First, there is moisture heading our way from a cut off low pressure system that brought a couple inches to mammoth and is heading our way promising to drop a few inches on our local mountains. It may be warm, wet stuff (snow levels starting around 10-11k then dropping to around 8k) but snow is snow especially when it makes a base. [Of course, be careful what you wish for since Early Season Snow can be a curse]
On top of that, Further, the snowboard film by TGR featuring Jeremy Jones premiers tonight in boulder at the Boulder Theater. I have heard great reviews (except from the folks that are waiting for the DVD’s to ship) and going to see it in a premiere atmosphere should definitely help move that stoke meter needle. If you need a little pick me up yourself, here is the tour schedule. If you haven’t seen the trailer, you should:
Finally, while Loveland and A-Basin are waiting to announce their dates to open, it’s getting close as you can see here:
While we are talking snowmaking, and since I was curious about how it works myself, lets dive in and see why snowmaking isn’t quite as simple as just freezing water and blowing it on a slope.
The first thing you’ll notice when you start talking about snowmaking is this thing called the “wet bulb” temperature. What the heck is a wet bulb and why do we even care? Well, the wet bulb, in the simplest form, is a way to relate regular temperature and humidity in the air and gives an idea of what effects evaporation will have on temperatures of air or water vapor.

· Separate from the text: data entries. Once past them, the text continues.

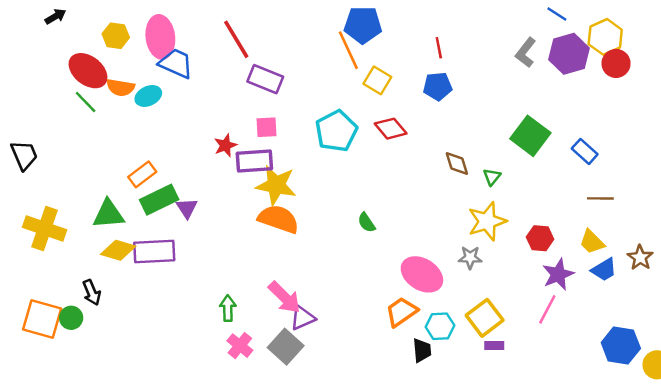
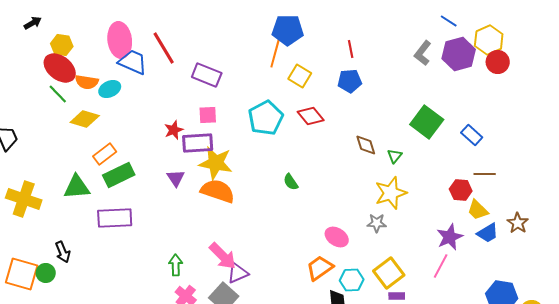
yellow hexagon: (116, 36) -> (62, 45), moved
red line: (236, 39) -> (164, 48), moved
orange line: (348, 50) -> (276, 51), turned 40
purple triangle: (187, 208) -> (176, 178), moved
green semicircle: (366, 223) -> (291, 182), moved
red hexagon: (540, 238) -> (461, 190), moved
yellow diamond: (118, 250) -> (85, 119), moved
pink ellipse: (422, 274) -> (337, 237), size x0.7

Believe it or not, snowmaking CAN occur at temperatures above freezing and it can sometimes NOT occur even below freezing. So why don’t resorts just crank the guns up whenever they want… $ and limited resources (water supply). Especially in this economy and after last years dismal season, efficiency is the name of the game. Basically, the drier the air (low Relative Humidity) and the colder the temperatures the more efficient.

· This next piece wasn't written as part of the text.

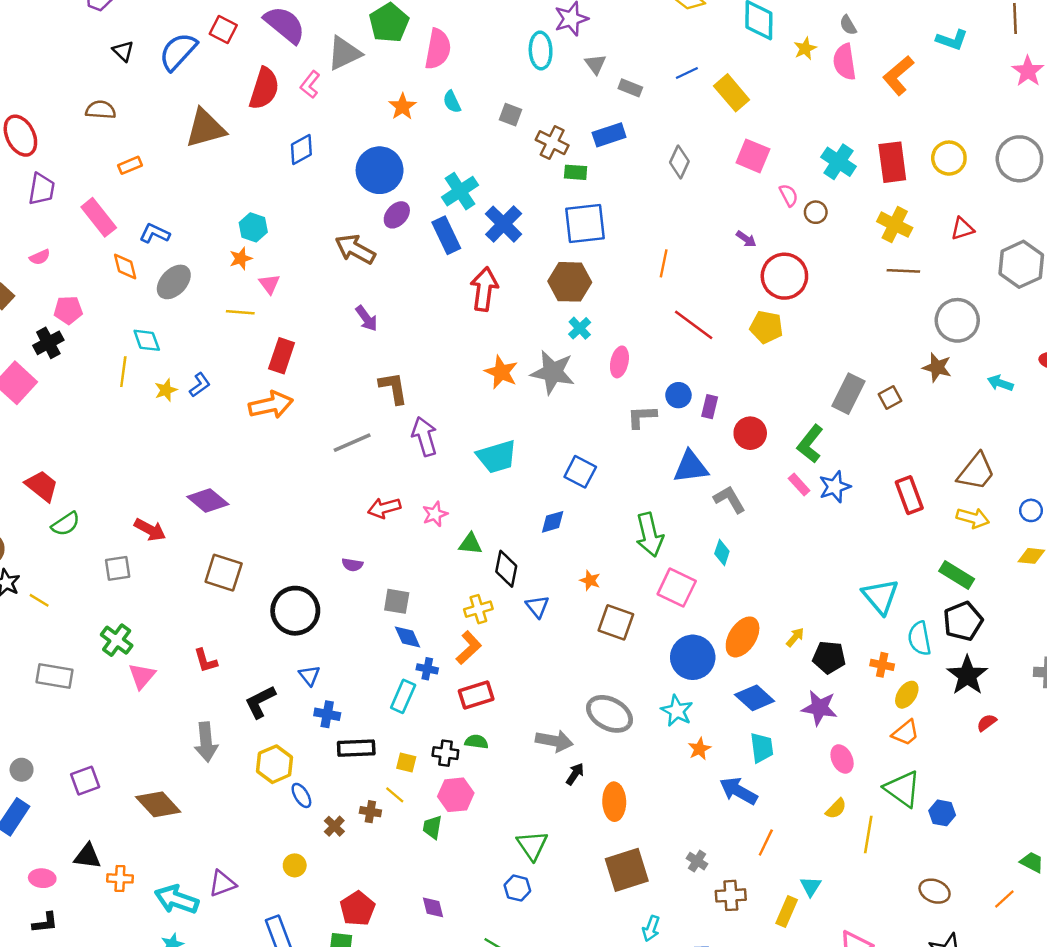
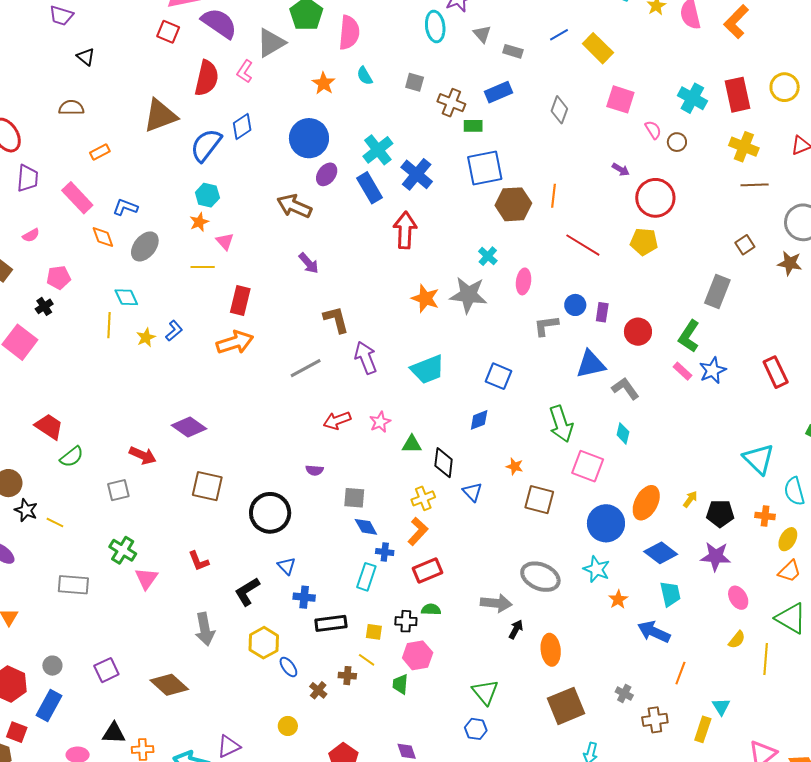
blue semicircle: (178, 52) -> (206, 145), moved
brown hexagon: (570, 282) -> (513, 204), moved
black cross: (48, 343) -> (44, 306), size x0.7
brown square: (890, 398) -> (745, 245), moved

This is all based off of how snowmaking equipment functions. There are varying types of snowmakers but in general, they work on the same principles and need the following:
Cold Ambient Temperatures:
The Colder outside the better, but it doesn’t necessarily have to be below freezing and even if it is below freezing it’s not always ideal.
Some of the heat is lost through the evaporation of molecules on the surface of the water drops that can help the water reach freezing and solidify. Think of how cold your skin gets if you rub a little alcohol on it (not that kind of alcohol). This is where relative humidity and the wet bulb come into play. The more dry the air is, the easier it is to evaporate and cool the water drops.

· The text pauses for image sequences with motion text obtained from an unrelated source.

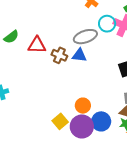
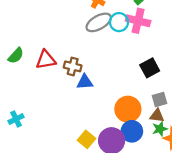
gray ellipse: (85, 37) -> (99, 22), moved
blue triangle: (79, 55) -> (85, 82), moved
orange circle: (83, 106) -> (128, 109), moved, size x1.5

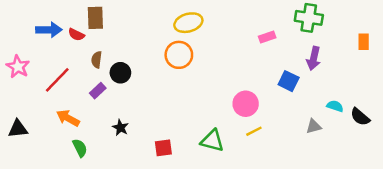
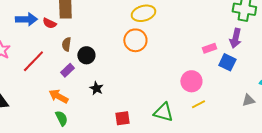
pink rectangle: (267, 37) -> (209, 48), moved
purple arrow: (314, 58) -> (235, 38), moved
orange arrow: (68, 118) -> (58, 96), moved
black star: (120, 128) -> (96, 88), moved
green semicircle: (80, 148) -> (61, 118), moved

The smaller they can make each water droplet come out of the nozzle the greater surface area is exposed to the cold air and evaporation process, therefore more of the water turns to snow.
Yeah, snow is pretty supercool but what they mean here is that if you use a compressed gas (like compressed air) and let it rapidly expand, it cools the air around it and helps to cool the water droplets to freezing.
Not like nuclear bomb radiation or anything. Even with natural snow from the clouds, water needs stuff to cling onto in order to really make good snow. They call these nucleation sites and sometimes additives are used to help make this happen. Ever heard of Cloud Seeding?
So there you have it, now you can sound super smart when you and your buddies are riding the WROD and someone asks why the joint is or isn’t making snow.